[Saved data entries]
::::::::::

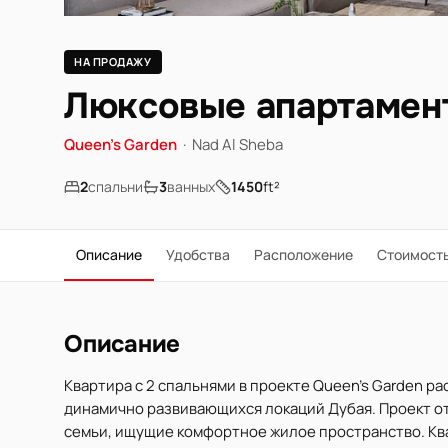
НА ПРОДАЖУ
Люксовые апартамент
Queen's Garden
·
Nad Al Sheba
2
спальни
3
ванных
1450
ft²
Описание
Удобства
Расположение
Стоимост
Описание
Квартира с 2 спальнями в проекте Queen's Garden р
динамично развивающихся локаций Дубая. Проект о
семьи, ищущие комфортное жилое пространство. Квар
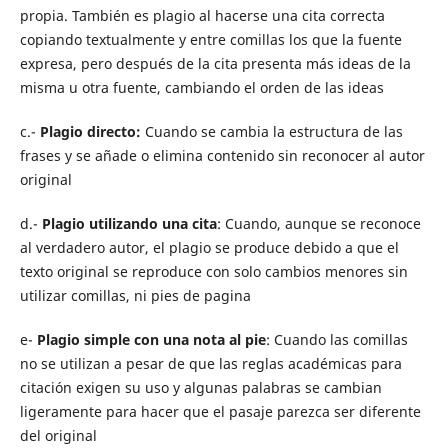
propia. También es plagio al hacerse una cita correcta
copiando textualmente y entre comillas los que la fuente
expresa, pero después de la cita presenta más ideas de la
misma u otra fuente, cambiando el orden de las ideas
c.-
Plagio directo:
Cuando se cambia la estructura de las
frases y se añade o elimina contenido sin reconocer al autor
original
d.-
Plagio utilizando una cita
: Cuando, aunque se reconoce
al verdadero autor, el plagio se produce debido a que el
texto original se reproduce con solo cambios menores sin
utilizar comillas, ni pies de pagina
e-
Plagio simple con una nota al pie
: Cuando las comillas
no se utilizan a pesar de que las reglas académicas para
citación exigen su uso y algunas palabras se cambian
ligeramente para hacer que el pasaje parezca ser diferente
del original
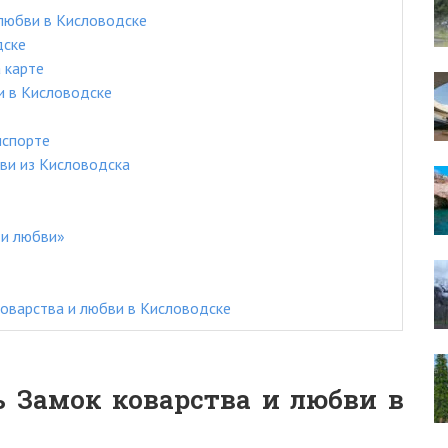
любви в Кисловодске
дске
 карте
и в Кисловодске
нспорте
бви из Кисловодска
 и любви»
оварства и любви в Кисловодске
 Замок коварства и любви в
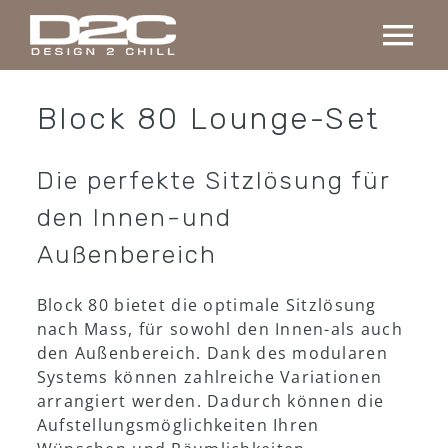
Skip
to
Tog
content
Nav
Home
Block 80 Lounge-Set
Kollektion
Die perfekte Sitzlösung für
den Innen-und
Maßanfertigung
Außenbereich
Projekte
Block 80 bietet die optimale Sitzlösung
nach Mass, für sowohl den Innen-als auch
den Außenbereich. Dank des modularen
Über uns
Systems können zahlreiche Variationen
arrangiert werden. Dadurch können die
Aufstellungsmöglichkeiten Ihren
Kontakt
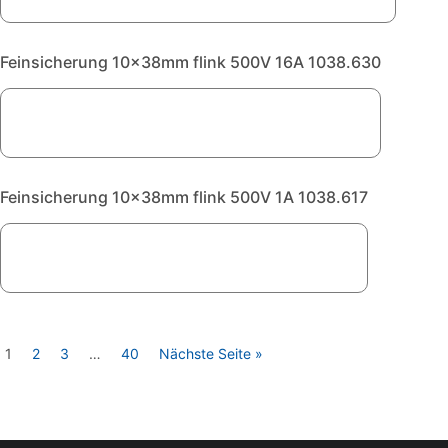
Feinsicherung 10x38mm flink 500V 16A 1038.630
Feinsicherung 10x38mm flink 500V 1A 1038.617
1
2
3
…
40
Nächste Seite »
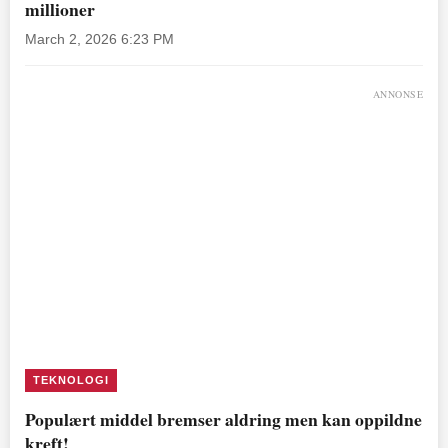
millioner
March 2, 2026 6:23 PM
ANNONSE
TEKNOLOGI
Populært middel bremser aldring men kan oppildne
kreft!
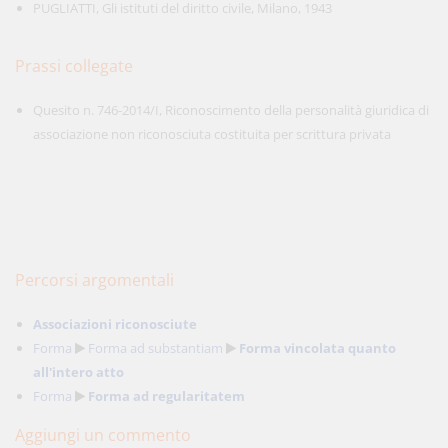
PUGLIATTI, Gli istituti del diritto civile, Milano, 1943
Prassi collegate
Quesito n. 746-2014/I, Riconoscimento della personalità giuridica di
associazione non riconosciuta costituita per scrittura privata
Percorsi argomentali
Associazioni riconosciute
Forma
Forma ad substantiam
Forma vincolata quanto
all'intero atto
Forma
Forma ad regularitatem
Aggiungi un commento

::::::::::

(Task goal):
Transcribe verbatim the lines of the material from the line containing "propia. También es" through the line containing "Plagio utilizando una cita", including both of those lines.

(Answer space):
propia. También es plagio al hacerse una cita correcta
copiando textualmente y entre comillas los que la fuente
expresa, pero después de la cita presenta más ideas de la
misma u otra fuente, cambiando el orden de las ideas
c.-
Plagio directo:
Cuando se cambia la estructura de las
frases y se añade o elimina contenido sin reconocer al autor
original
d.-
Plagio utilizando una cita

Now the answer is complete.